Mattis was answering another senator’s somewhat puzzled question about the meaning of the ‘Thucydides Trap,” raised earlier in the hearing by Cohen. The Marine general wouldn’t endorse the theory that the U.S. and China are on a collision course. But he did say that “we’re going to have to manage that competition between us and China,” and that the U.S. would have to “maintain a very strong military so our diplomats are always engaging from a position of strength when we deal with a rising power.”

Kori Schake, a former George W. Bush State Department official at Stanford University’s Hoover Institution who co-wrote a 2016 book with Mattis, has spoken with Mattis about Thucydides, whose history, she says, gives the Pentagon chief “a rich appreciation for the way democratic societies can talk themselves into folly and destruction, as Athens (the rising power) does. It illustrates for him the danger of action without careful analysis of consequences.”

A U.S. military conflict with China would be a global disaster. But while Allison believes it is entirely possible, he does not call it inevitable. His book identifies 16 historical case studies in which an established power like Sparta (or the United States) was confronted with a fast-rising rival like Athens (or China). Twelve of those cases led to war. Four were resolved peacefully. Allison hopes that readers—including officials in the Trump administration—can draw from the latter examples. “I am writing this history to help people not make mistakes,” he says.

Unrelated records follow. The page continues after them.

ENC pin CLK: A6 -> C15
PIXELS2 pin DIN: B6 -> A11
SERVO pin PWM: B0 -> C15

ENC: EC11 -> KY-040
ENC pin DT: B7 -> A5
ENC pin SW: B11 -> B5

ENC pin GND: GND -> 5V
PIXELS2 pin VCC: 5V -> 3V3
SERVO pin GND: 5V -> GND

Allison’s theory, which he first promoted in 2015, has caught the attention of the Chinese themselves. During a visit to Seattle that September, Chinese President Xi Jinping addressed the gloomy prospect of a collision course, saying there is “no such thing as the so-called Thucydides Trap in the world,” while adding that if major nations “time and again make the mistakes of strategic miscalculation, they might create such traps for themselves.”

If Trump really is confronted with a historical trap, it remains unclear how he might escape it. Senior Trump officials complain that the U.S. has accommodated China’s rise for decades, hoping that integration into the Western economic system would alter its Communist values. That hasn't happened. But it’s not clear how Trump might try to reverse the trend. He hasn’t followed through on his provocative campaign pledges to declare China a currency manipulator and impose huge tariffs on its exports, instead forging a chummy relationship with Xi that has so far focused on bringing Chinese pressure to bear on North Korea.

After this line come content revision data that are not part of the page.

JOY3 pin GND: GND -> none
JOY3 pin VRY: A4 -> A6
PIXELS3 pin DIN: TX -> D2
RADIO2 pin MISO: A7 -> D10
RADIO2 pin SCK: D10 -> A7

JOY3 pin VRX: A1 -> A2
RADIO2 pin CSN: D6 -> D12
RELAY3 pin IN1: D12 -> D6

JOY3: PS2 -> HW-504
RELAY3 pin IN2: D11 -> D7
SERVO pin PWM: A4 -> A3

Some China experts say Allison’s theory has implications that Trump isn’t likely to countenance. “If you’re worried about the Thucydides Trap, then you try to adopt a set of policies that reduce the threat of confrontation, and ultimately seek to reassure China,” says Evan Medeiros, a former NSC Asia director for the Obama White House. “That’s very different from the hard-core realist view of the world, especially with people like Bannon.” (In his 2016 article on the Fox-Breitbart rivalry, Bannon writes that Thucydides “would warn” Fox executives that their failure to take Breitbart’s rise more seriously “will only accelerate Fox’s fall.”)

Trump’s strategy is still a work in progress. On Tuesday, he tweeted that China’s assistance on the North Korea problem “has not worked out. At least I know China tried!” He did not explain what the consequences might be, though they will presumably be a topic of conversation when Mattis and Secretary of State Rex Tillerson meet senior Chinese diplomatic and military officials in Washington this week.

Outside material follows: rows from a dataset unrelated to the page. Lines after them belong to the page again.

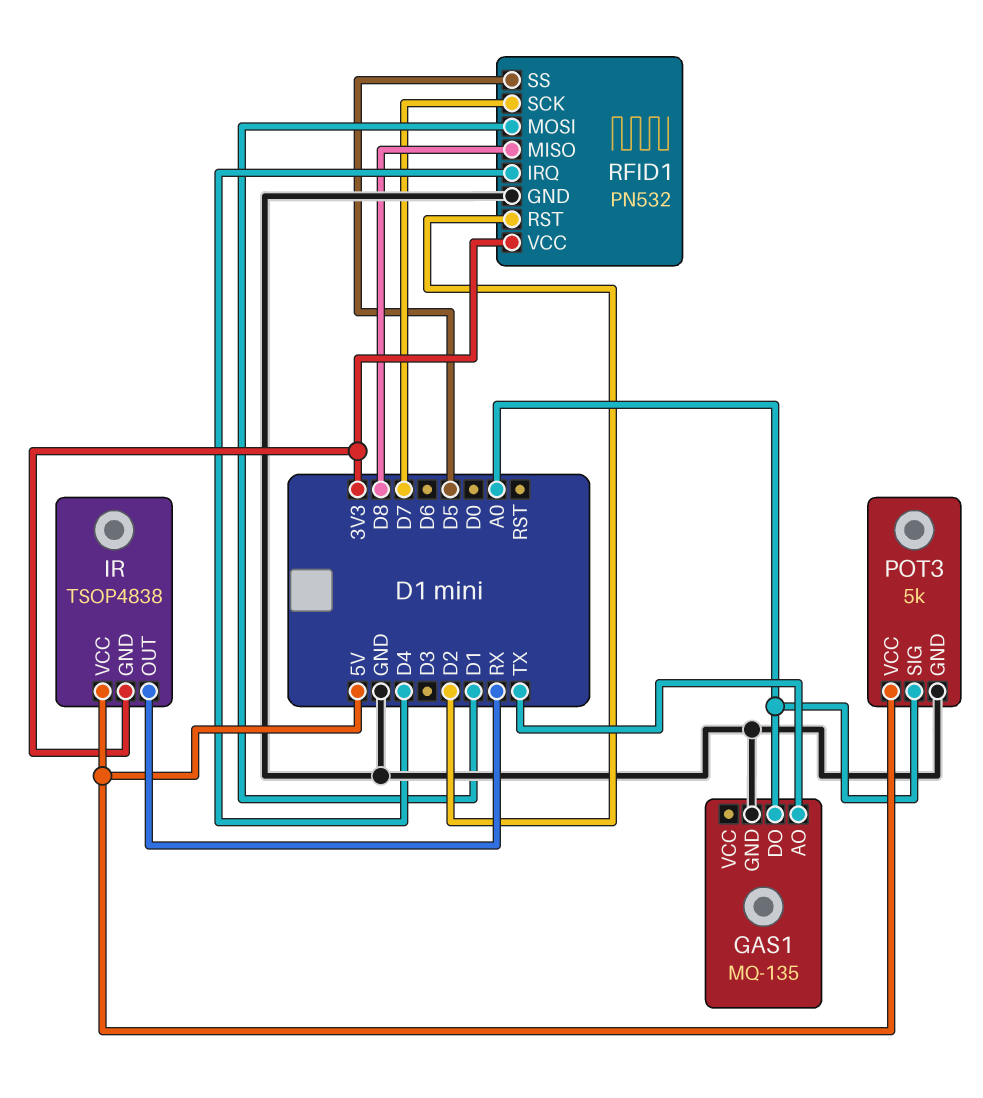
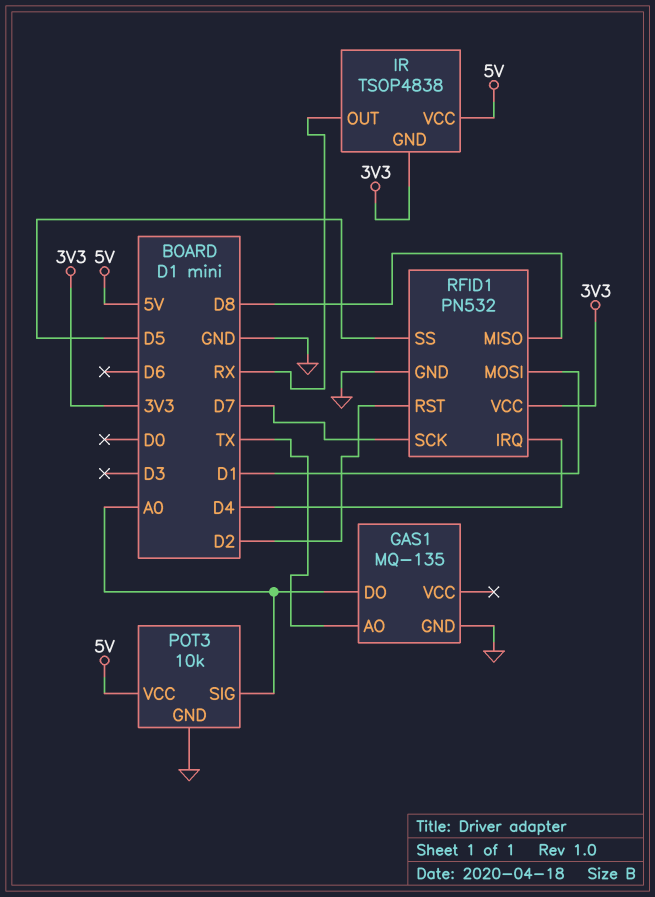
POT3: 5k -> 10k

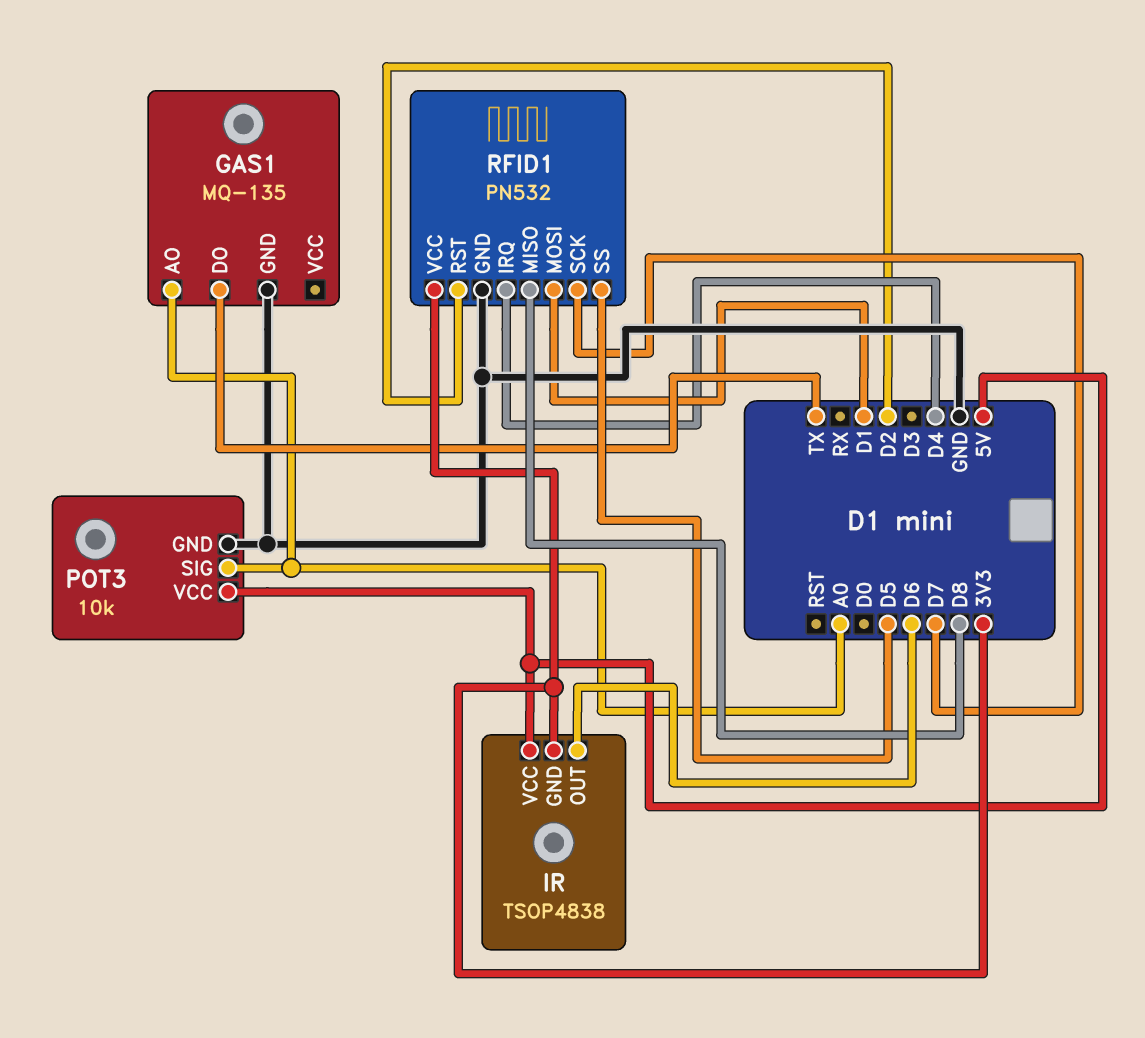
GAS1 pin AO: TX -> A0
GAS1 pin DO: A0 -> TX
IR pin OUT: RX -> D6

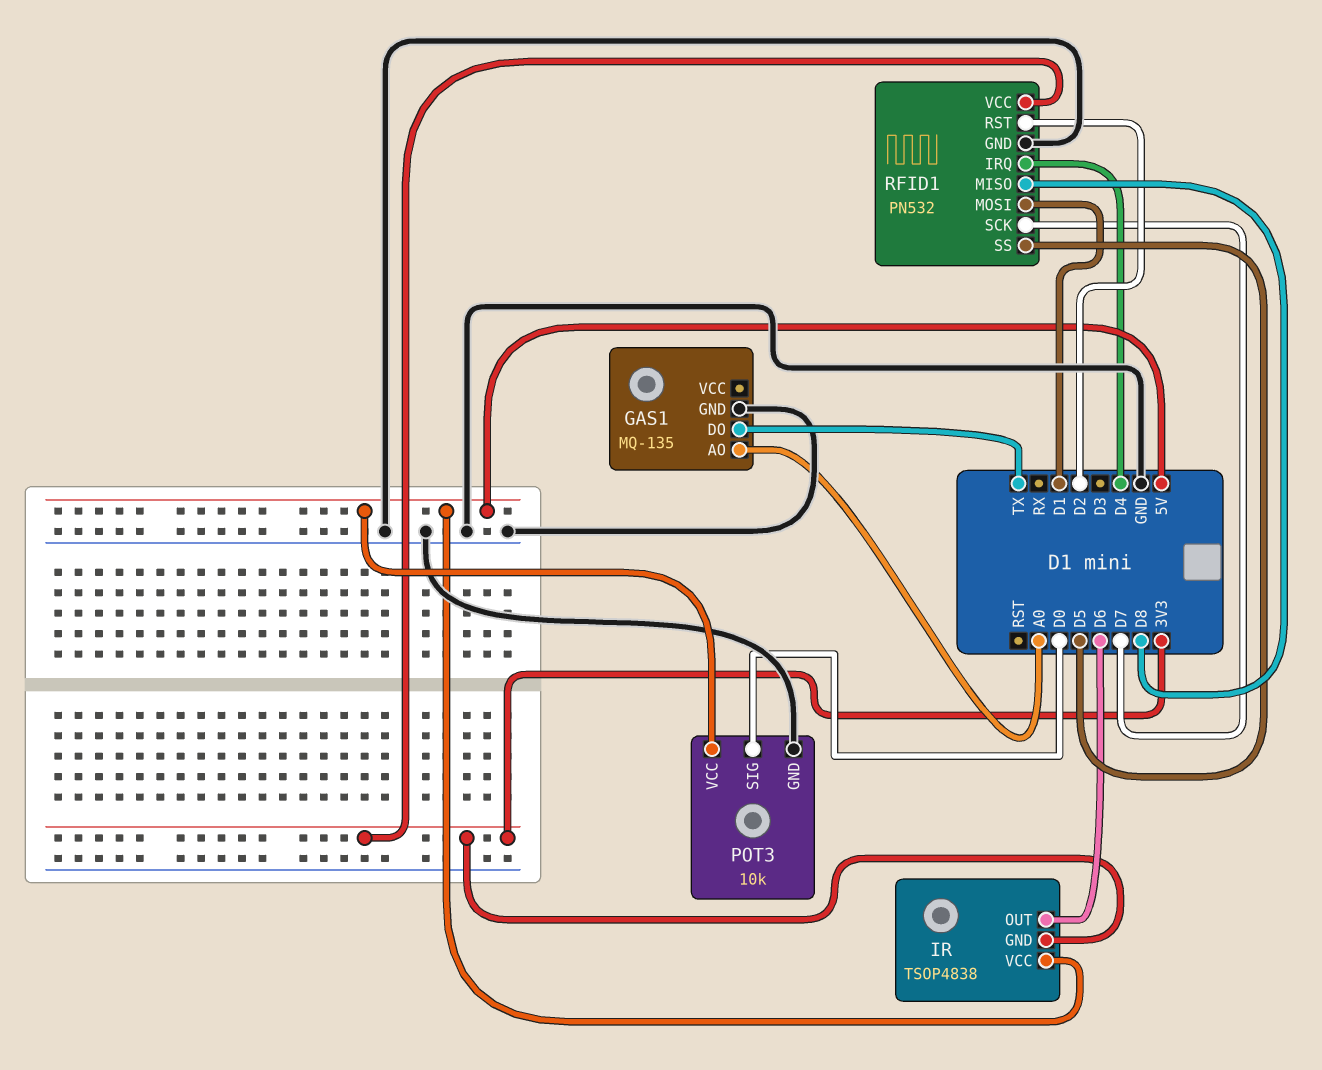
POT3 pin SIG: A0 -> D0

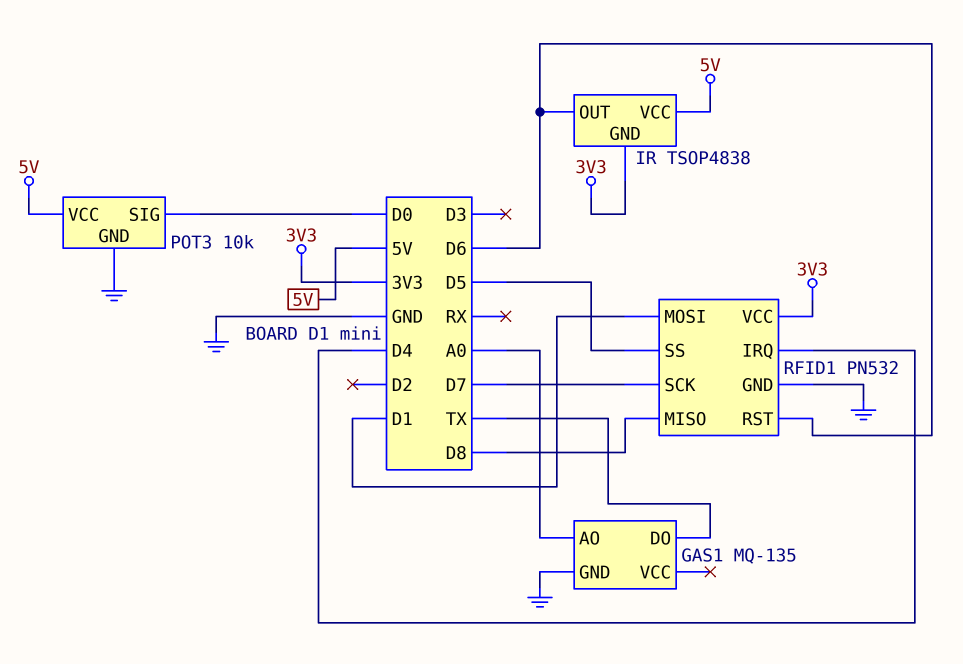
RFID1 pin RST: D2 -> D6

Thucydides may not be part of that conversation. Allison’s theory is just one application of the Greek historian’s insight. There are others, as Schake notes—including lessons focused more on a nation’s internal threats than on external foes.

“Most of all, Thucydides’ history is a story of the devastation that political disunion brings to a vibrant republic,” she says, “something Secretary Mattis often talks about and every American should worry about.”